## EXERCISE
When you reach the line containing "Domácí ozvučení" in the records below, start copying exactly, and stop once you have copied the line containing "Říčany 25101".

MATERIAL TO PROCESS START

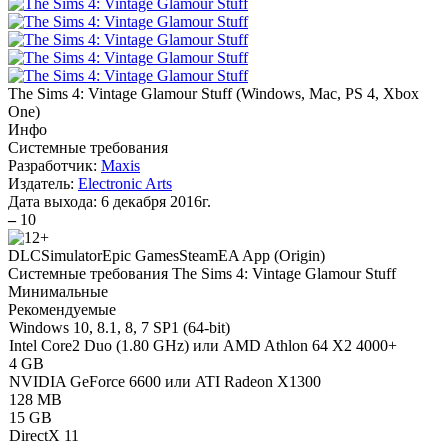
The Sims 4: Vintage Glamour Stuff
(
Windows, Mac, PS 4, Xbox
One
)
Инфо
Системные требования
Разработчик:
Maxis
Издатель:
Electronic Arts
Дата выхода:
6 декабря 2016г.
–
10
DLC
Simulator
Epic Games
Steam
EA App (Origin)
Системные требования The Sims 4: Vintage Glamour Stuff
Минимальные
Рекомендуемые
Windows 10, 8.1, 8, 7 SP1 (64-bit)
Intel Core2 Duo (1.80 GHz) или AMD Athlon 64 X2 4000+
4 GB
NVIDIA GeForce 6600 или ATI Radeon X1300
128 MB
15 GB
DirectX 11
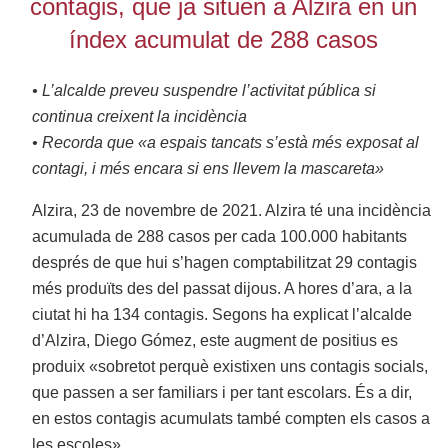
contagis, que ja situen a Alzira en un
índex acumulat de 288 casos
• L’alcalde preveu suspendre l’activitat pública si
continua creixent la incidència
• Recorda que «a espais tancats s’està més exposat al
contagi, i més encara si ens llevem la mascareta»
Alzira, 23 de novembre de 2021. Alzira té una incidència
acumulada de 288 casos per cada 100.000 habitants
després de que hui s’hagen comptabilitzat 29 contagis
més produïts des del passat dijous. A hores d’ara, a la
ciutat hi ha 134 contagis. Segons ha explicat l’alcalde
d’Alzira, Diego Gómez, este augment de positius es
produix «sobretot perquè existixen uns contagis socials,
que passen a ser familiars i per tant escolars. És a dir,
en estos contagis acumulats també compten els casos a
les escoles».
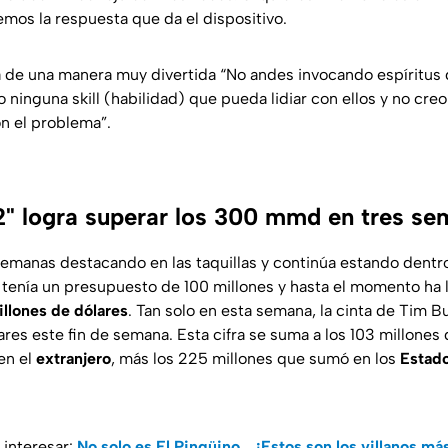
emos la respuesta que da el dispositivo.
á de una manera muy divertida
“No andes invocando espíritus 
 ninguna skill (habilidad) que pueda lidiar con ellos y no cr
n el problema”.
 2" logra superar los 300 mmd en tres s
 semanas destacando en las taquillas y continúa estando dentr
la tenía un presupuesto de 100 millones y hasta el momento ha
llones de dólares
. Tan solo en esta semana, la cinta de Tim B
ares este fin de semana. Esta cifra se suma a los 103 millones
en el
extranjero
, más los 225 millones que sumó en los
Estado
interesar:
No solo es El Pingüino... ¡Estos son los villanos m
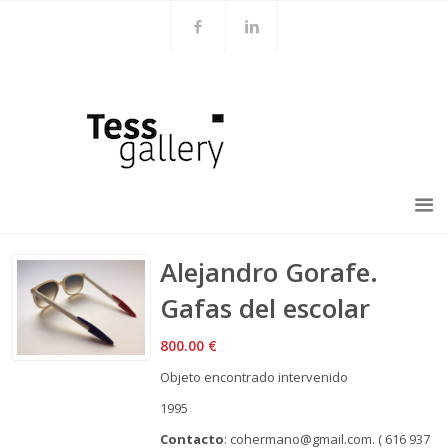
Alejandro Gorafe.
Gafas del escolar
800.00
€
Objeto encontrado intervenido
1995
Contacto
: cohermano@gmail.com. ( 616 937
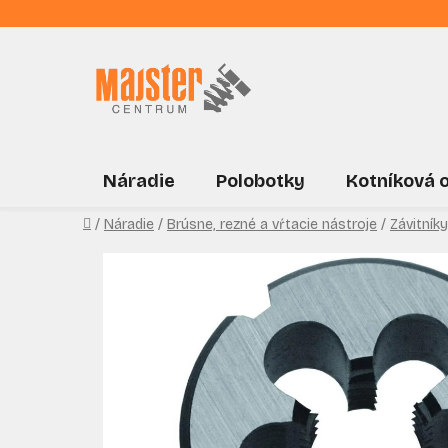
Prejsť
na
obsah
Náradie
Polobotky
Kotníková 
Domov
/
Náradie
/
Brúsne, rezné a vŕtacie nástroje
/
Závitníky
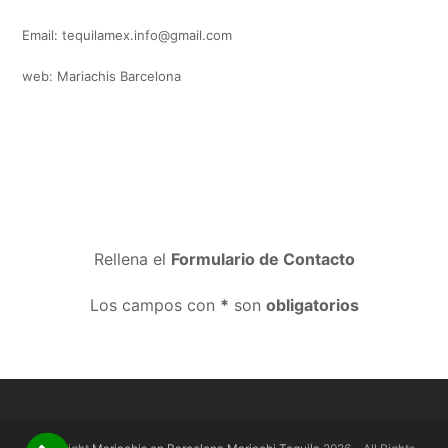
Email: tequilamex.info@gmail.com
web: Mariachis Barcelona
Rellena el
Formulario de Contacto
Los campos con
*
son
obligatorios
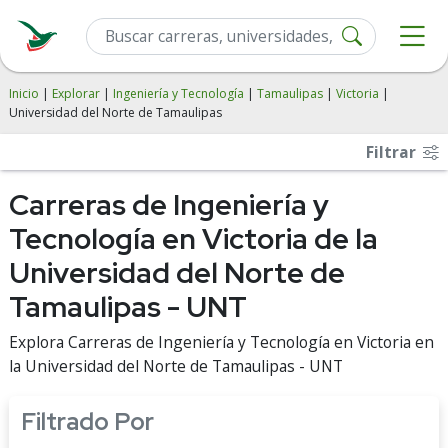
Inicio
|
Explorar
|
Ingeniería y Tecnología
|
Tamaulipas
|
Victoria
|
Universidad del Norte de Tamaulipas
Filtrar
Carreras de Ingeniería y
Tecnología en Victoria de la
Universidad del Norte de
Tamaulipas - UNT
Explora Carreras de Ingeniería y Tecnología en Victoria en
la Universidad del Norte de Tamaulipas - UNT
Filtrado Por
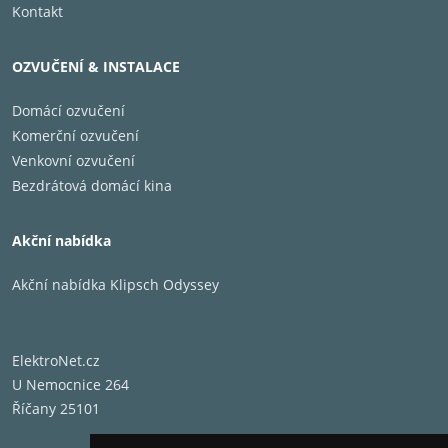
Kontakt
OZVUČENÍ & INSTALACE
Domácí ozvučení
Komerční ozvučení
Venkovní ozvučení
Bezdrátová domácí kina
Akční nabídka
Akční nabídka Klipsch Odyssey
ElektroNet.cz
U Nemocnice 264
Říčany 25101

MATERIAL TO PROCESS END
MATERIAL TO PROCESS START

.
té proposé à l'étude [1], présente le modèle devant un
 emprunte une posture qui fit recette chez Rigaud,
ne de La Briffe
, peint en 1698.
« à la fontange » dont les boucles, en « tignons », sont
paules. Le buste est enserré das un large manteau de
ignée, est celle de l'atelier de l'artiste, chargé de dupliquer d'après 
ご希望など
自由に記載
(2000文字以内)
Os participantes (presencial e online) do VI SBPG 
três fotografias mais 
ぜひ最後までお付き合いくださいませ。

MATERIAL TO PROCESS END

## ANSWER TO THIS EXERCISE
Domácí ozvučení
Komerční ozvučení
Venkovní ozvučení
Bezdrátová domácí kina
Akční nabídka
Akční nabídka Klipsch Odyssey
ElektroNet.cz
U Nemocnice 264
Říčany 25101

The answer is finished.